Limit hypothesis to phrases defined in model

This topic has 17 replies, 3 voices, and was last updated 10 years ago by Halle Winkler.

Viewing 18 posts - 1 through 18 (of 18 total)

Advertisement: “Don't want OpenEars™ to guess one of your vocabulary words when it hears an unknown word? Rejecto can help!”

Author

Posts
November 17, 2011 at 11:43 pm #8099

culov
Participant

Let’s say my dynamically generated language model is defined by the following array: [“ONE”, “MY SAMPLE SENTENCE”].

Many times, when I speak the phrase “My sample sentence” into my phone, the hypothesis returned will be “ONE SAMPLE SENTENCE”. What I want to be able to do is prevent the library from allowing fragments of inputs to be recombined to form new, acceptable phrases. In the example above, I imagine that if this were possible, when Open Ears is determining the hypothesis, if it were forced to choose between “MY SAMPLE SENTENCE” or “ONE”, it would make the right decision.

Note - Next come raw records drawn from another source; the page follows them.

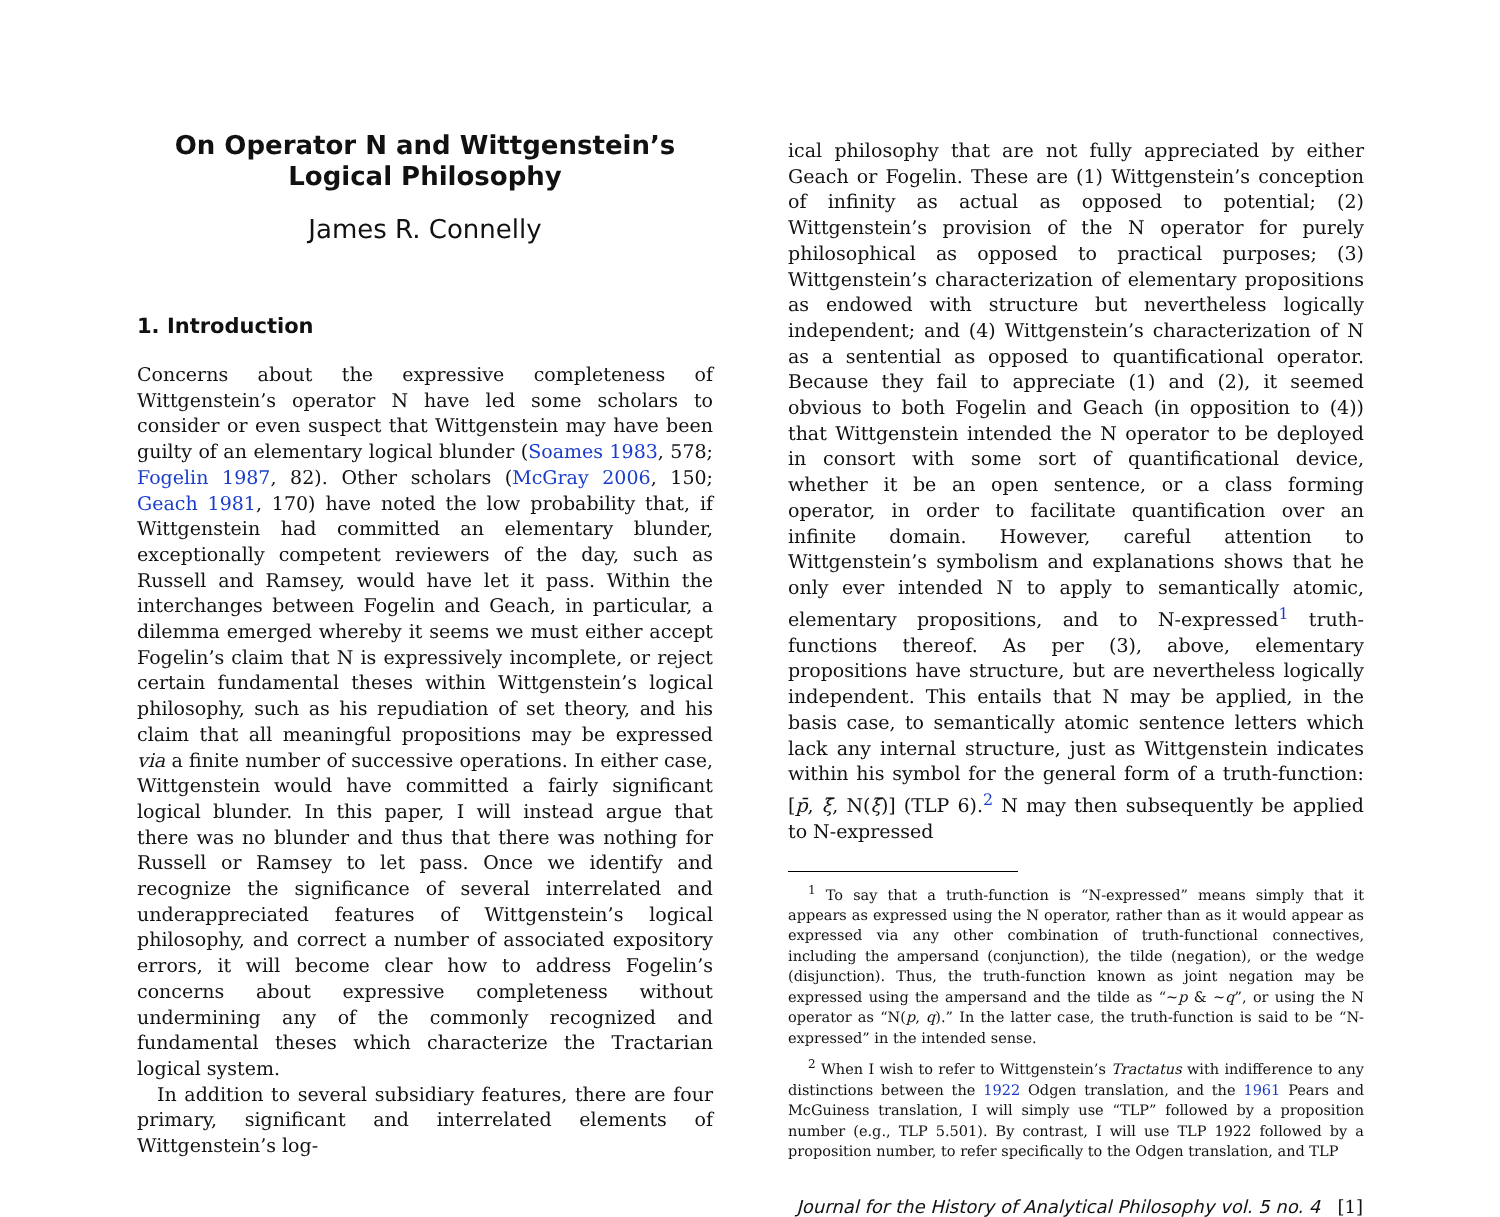On Operator N and Wittgenstein’s Logical Philosophy
James R. Connelly
1. Introduction
Concerns about the expressive completeness of Wittgenstein’s operator N have led some scholars to consider or even suspect that Wittgenstein may have been guilty of an elementary logical blunder (Soames 1983, 578; Fogelin 1987, 82). Other scholars (McGray 2006, 150; Geach 1981, 170) have noted the low probability that, if Wittgenstein had committed an elementary blunder, exceptionally competent reviewers of the day, such as Russell and Ramsey, would have let it pass. Within the interchanges between Fogelin and Geach, in particular, a dilemma emerged whereby it seems we must either accept Fogelin’s claim that N is expressively incomplete, or reject certain fundamental theses within Wittgenstein’s logical philosophy, such as his repudiation of set theory, and his claim that all meaningful propositions may be expressed via a finite number of successive operations. In either case, Wittgenstein would have committed a fairly significant logical blunder. In this paper, I will instead argue that there was no blunder and thus that there was nothing for Russell or Ramsey to let pass. Once we identify and recognize the significance of several interrelated and underappreciated features of Wittgenstein’s logical philosophy, and correct a number of associated expository errors, it will become clear how to address Fogelin’s concerns about expressive completeness without undermining any of the commonly recognized and fundamental theses which characterize the Tractarian logical system.
In addition to several subsidiary features, there are four primary, significant and interrelated elements of Wittgenstein’s log-
ical philosophy that are not fully appreciated by either Geach or Fogelin. These are (1) Wittgenstein’s conception of infinity as actual as opposed to potential; (2) Wittgenstein’s provision of the N operator for purely philosophical as opposed to practical purposes; (3) Wittgenstein’s characterization of elementary propositions as endowed with structure but nevertheless logically independent; and (4) Wittgenstein’s characterization of N as a sentential as opposed to quantificational operator. Because they fail to appreciate (1) and (2), it seemed obvious to both Fogelin and Geach (in opposition to (4)) that Wittgenstein intended the N operator to be deployed in consort with some sort of quantificational device, whether it be an open sentence, or a class forming operator, in order to facilitate quantification over an infinite domain. However, careful attention to Wittgenstein’s symbolism and explanations shows that he only ever intended N to apply to semantically atomic, elementary propositions, and to N-expressed<sup>1</sup> truth-functions thereof. As per (3), above, elementary propositions have structure, but are nevertheless logically independent. This entails that N may be applied, in the basis case, to semantically atomic sentence letters which lack any internal structure, just as Wittgenstein indicates within his symbol for the general form of a truth-function: [p̄, ξ̄, N(ξ̄)] (TLP 6).<sup>2</sup> N may then subsequently be applied to N-expressed
<sup>1</sup> To say that a truth-function is “N-expressed” means simply that it appears as expressed using the N operator, rather than as it would appear as expressed via any other combination of truth-functional connectives, including the ampersand (conjunction), the tilde (negation), or the wedge (disjunction). Thus, the truth-function known as joint negation may be expressed using the ampersand and the tilde as “∼p & ∼q”, or using the N operator as “N(p, q).” In the latter case, the truth-function is said to be “N-expressed” in the intended sense.
<sup>2</sup> When I wish to refer to Wittgenstein’s Tractatus with indifference to any distinctions between the 1922 Odgen translation, and the 1961 Pears and McGuiness translation, I will simply use “TLP” followed by a proposition number (e.g., TLP 5.501). By contrast, I will use TLP 1922 followed by a proposition number, to refer specifically to the Odgen translation, and TLP
Journal for the History of Analytical Philosophy vol. 5 no. 4 [1]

I’ve spent a couple hours looking through the source, but there were many aspects that I had trouble understanding. What I’d like to know is whether there is an easy way of accomplishing what I’d like, and if there isn’t perhaps some input on how difficult it might be to add such a feature myself and how I might want to go about it.

Thanks a lot

November 17, 2011 at 11:45 pm #8101

Halle Winkler
Politepix

This is a case for switching over to a JSGF grammar instead of an ARPA language model. There are links to some JSGF resources in the docs and there are some questions already in these forums which touch on this, but the CMU Sphinx forum might be an even better resource.

I deleted a thread about this earlier this week because it turned into a sort of tech support re-enactment of Heart of Darkness, but here is my answer to its initial question of where to get started with JSGF:

You can give the PocketsphinxController recognizer either a .languagemodel file or a .gram file depending on whether you want to use an ARPA model or a JSGF grammar. To see an over-simplified example of a .gram file for OpenEars, you can download previous version 0.902 here and look at the .gram file included with it:

https://www.politepix.com/wp-content/uploads/0.9.02.zip

To see a somewhat more complex example of a .gram file look at [OPENEARS]/CMULibraries/sphinxbase-0.6.1/test/unit/test_fsg/polite.gram

You can probably also find more .gram files in the sphinxbase and pocketsphinx folders in CMULibraries.

One limitation is that you can’t use JSGFs which import other rules using at the top.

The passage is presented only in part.